#### Exercises to complete
• 1. Can you repeat the court opinion below word for word, from start to finish?
• 2. Could you reproduce, from the entries below, everything from the line containing "<!-- recent_releases starts -->" down to the line containing "<br />Kubernetes Operator", with both of those lines included and nothing else?

#### Document text

Opinion
35213.
DECIDED JULY 9, 1954.
Action for damages. Before Judge Manning. Cobb Superior Court. March 26, 1954.
Samuel L. Eplan, Frank D. Holcomb, for plaintiff in error.
C. Eugene Gilbert, Wendell J. Helton, contra.
1. The contentions of the defendant in the trial court on overruling the demurrers are not sustainable under the allegations of this petition and under the law.
2. The petition sets forth facts essential to carry the case to trial on determination of the facts alleged.
DECIDED JULY 9, 1954.
Mrs. Clarence E. Palmer (defendant in error here), whom we shall call the plaintiff, brought an action in the Superior Court of Cobb County against Mrs. Lula Worsham (plaintiff in error here), whom we shall call the defendant.
The original petition alleges substantially: (1) jurisdiction of the court; (2) the amount of damages; (3) the ownership of the described property involved, which the defendant rented to the plaintiff on August 11, 1951, under a tenant-at-will agreement; (4) (there is no paragraph 4); (5) that, at the time the defendant rented the premises to the plaintiff and her husband, the defendant stated that there were repairs to the back porch which the defendant would have made after the plaintiff and her husband moved into the house; that, on one or two other occasions, the defendant repeated that she would have the repairs made immediately; that up to August 3, 1952, the repairs had not been made; (6) that on the date of the lease the defendant knew that the premises needed repairs and knew that part of the porch needed repairs; that the plaintiff did not know whether the repairs were needed, and that the defendant negligently failed to have the repairs made after promising the plaintiff and her husband that the defendant would make the repairs immediately after the plaintiff moved in; and that the defendant knew in fact that the repairs were needed at the time she made promises to repair.

#### Data excerpts

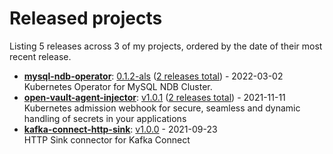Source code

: # Released projects

Listing <!-- releases_count starts -->5<!-- releases_count ends --> releases across <!-- project_count starts -->3<!-- project_count ends --> of my projects, ordered by the date of their most recent release.

<!-- recent_releases starts -->
* **[mysql-ndb-operator](https://github.com/asaintsever/mysql-ndb-operator)**: [0.1.2-als](https://github.com/asaintsever/mysql-ndb-operator/releases/tag/release-als-0.1.2)  ([2 releases total](https://github.com/asaintsever/mysql-ndb-operator/releases)) - 2022-03-02
<br />Kubernetes Operator for MySQL NDB Cluster.
* **[open-vault-agent-injector](https://github.com/asaintsever/open-vault-agent-injector)**: [v1.0.1](https://github.com/asaintsever/open-vault-agent-injector/releases/tag/v1.0.1)  ([2 releases total](https://github.com/asaintsever/open-vault-agent-injector/releases)) - 2021-11-11
<br />Kubernetes admission webhook for secure, seamless and dynamic handling of secrets in your applications
* **[kafka-connect-http-sink](https://github.com/asaintsever/kafka-connect-http-sink)**: [v1.0.0](https://github.com/asaintsever/kafka-connect-http-sink/releases/tag/v1.0.0) - 2021-09-23
<br />HTTP Sink connector for Kafka Connect
<!-- recent_releases ends -->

#### Per-task outputs
• 1.
Opinion
35213.
DECIDED JULY 9, 1954.
Action for damages. Before Judge Manning. Cobb Superior Court. March 26, 1954.
Samuel L. Eplan, Frank D. Holcomb, for plaintiff in error.
C. Eugene Gilbert, Wendell J. Helton, contra.
1. The contentions of the defendant in the trial court on overruling the demurrers are not sustainable under the allegations of this petition and under the law.
2. The petition sets forth facts essential to carry the case to trial on determination of the facts alleged.
DECIDED JULY 9, 1954.
Mrs. Clarence E. Palmer (defendant in error here), whom we shall call the plaintiff, brought an action in the Superior Court of Cobb County against Mrs. Lula Worsham (plaintiff in error here), whom we shall call the defendant.
The original petition alleges substantially: (1) jurisdiction of the court; (2) the amount of damages; (3) the ownership of the described property involved, which the defendant rented to the plaintiff on August 11, 1951, under a tenant-at-will agreement; (4) (there is no paragraph 4); (5) that, at the time the defendant rented the premises to the plaintiff and her husband, the defendant stated that there were repairs to the back porch which the defendant would have made after the plaintiff and her husband moved into the house; that, on one or two other occasions, the defendant repeated that she would have the repairs made immediately; that up to August 3, 1952, the repairs had not been made; (6) that on the date of the lease the defendant knew that the premises needed repairs and knew that part of the porch needed repairs; that the plaintiff did not know whether the repairs were needed, and that the defendant negligently failed to have the repairs made after promising the plaintiff and her husband that the defendant would make the repairs immediately after the plaintiff moved in; and that the defendant knew in fact that the repairs were needed at the time she made promises to repair.

• 2.
<!-- recent_releases starts -->
* **[mysql-ndb-operator](https://github.com/asaintsever/mysql-ndb-operator)**: [0.1.2-als](https://github.com/asaintsever/mysql-ndb-operator/releases/tag/release-als-0.1.2)  ([2 releases total](https://github.com/asaintsever/mysql-ndb-operator/releases)) - 2022-03-02
<br />Kubernetes Operator for MySQL NDB Cluster.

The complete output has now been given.